Такие понятия определяют круг тех, кого параллельно с интеллигенцией
стали называть культурными людьми. В 1875 году Салтыков-Щедрин пишет сборник очерков под этим заглавием, ёрничая: «Нынче, брат, такой особенный чин народился: всякий, кому голову приклонить некуда, представителем культурного слоя себя называет». Несмотря на ёрничанье, культурный человек становится едва ли не главным конкурентом интеллигента, особенно по мере сужения термина интеллигенция до политического «ордена». Культурного человека предпочитали интеллигенту Чехов и Глеб Успенский. С. Е. Трубецкой, сын философа, вспоминал о рубеже веков: «Из разговоров между взрослыми я рано усвоил, что мы обязаны быть „культурными людьми“… Быть „культурным человеком“ было хорошо, но слово „интеллигент“ было столь же мало похвально, как и „чиновник“… Все это вошло в подсознание еще раньше, чем в сознание». Да и позже культурности, культурному быту, культработнику, не говоря уже о культурной революции, было обеспечено самое светлое будущее.Но, как любили писать в романах XIX века, мы опять забежали вперед. Итак, Гегель. Зачитаться Гегелем трудно: зачитывались по-прежнему французскими романами, да и самих немцев нередко знали по французским переводам. Но мода и любовь к грандиозным мыслительным системам и стройным противоположностям овладевает настроениями образованного общества. Поэт Михаил Дмитриев брюзжит на московских «гегелистов» 1840‐х годов:
Гегель да Гегель! – Только и слышишь! – Восток да Славяне!

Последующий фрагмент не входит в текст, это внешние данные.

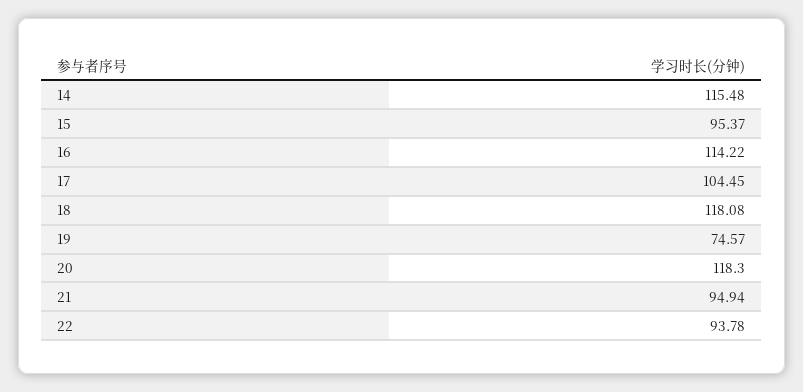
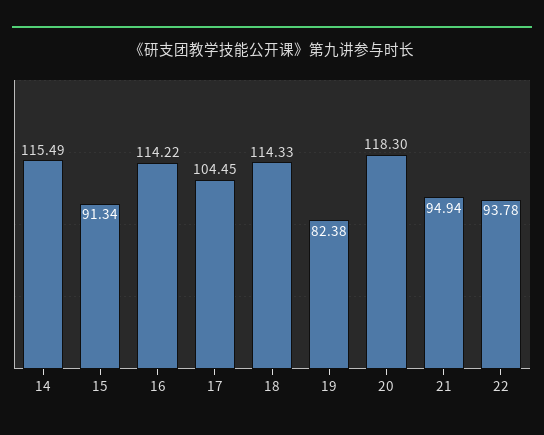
14: 115.48 -> 115.49
15: 95.37 -> 91.34
18: 118.08 -> 114.33
19: 74.57 -> 82.38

Запад да немцы! Подумаешь, Запад в боренье с Востоком!
Солнце ж, как прежде, с Востока идет и приходит на Запад.
Да, сдвигаются ментальные карты. Пространственные представления наряду с моделями времени образуют координаты для представления об окружающем мире. Берлинский идеализм поставил прусскую периферию в центр «исторического» пространства, определил временны
е и пространственные модели, которыми мы оперируем и до сих пор. Это если не изменило, то несколько поколебало галлоцентризм русской «земли обетованной». У знаменитого восклицания Карамзина: «Я в Париже! Я начал жить, а не дышать!» – появились альтернативы: «Ты в Берлине! Ты достиг цели своего странствия! Я воображаю, как сжалось твое сердце, когда ты увидел этот немецкий город, на который каждый из нас возложил свою надежду! Надеюсь, ты напишешь мне о всех чудаках, от которых мы ждем себе душевного возрождения», – also sprach, так говорил Николай Станкевич в письме будущей звезде Московского университета историку Тимофею Грановскому.Русское германофильство определяет эстетика Бидермейера, и визуальный образ Европы в России еще долгое, долгое время после того представляют увитые плющом рейнские замки, фахверковые домики и гемютные комнатки, примерно как на теперешнем китайском рождественском китче. Отраженным светом немецкие искания дают рождение и нашему славянофильству, и польской национальной философии романтизма. Никакой такой «долгий путь на Запад» ни у кого, в том числе у немцев, еще не предопределен, поскольку сами понятия Запада, Европы
, Востока, России только формируются в этих дебатах.Неопределенность и сомнения в том, к какому историческому пространству себя отнести, хорошо видна по распространенности «промежуточных» определений, отличающих ментальные карты образованных слоев в Германии, Польше или России. Немцы сделали, по их присловью, добродетель из нужды: срединная Европа (Mitteleuropa
), совпадающая с пространством расселения и культурного влияния немецкоязычных, подразумевала вместе с географией золотую середину. Тогда как в Польше ощущение стыка культурных миров было драматичным: жизнь «как бы распятая, – замечал местный классик Болеслав Прус, – между дальним Востоком и дальним Западом». Ментальная география отмечала «Запад» как «дальний» (dalni Zachód), «свое чужое», точку отсчета собственной инаковости.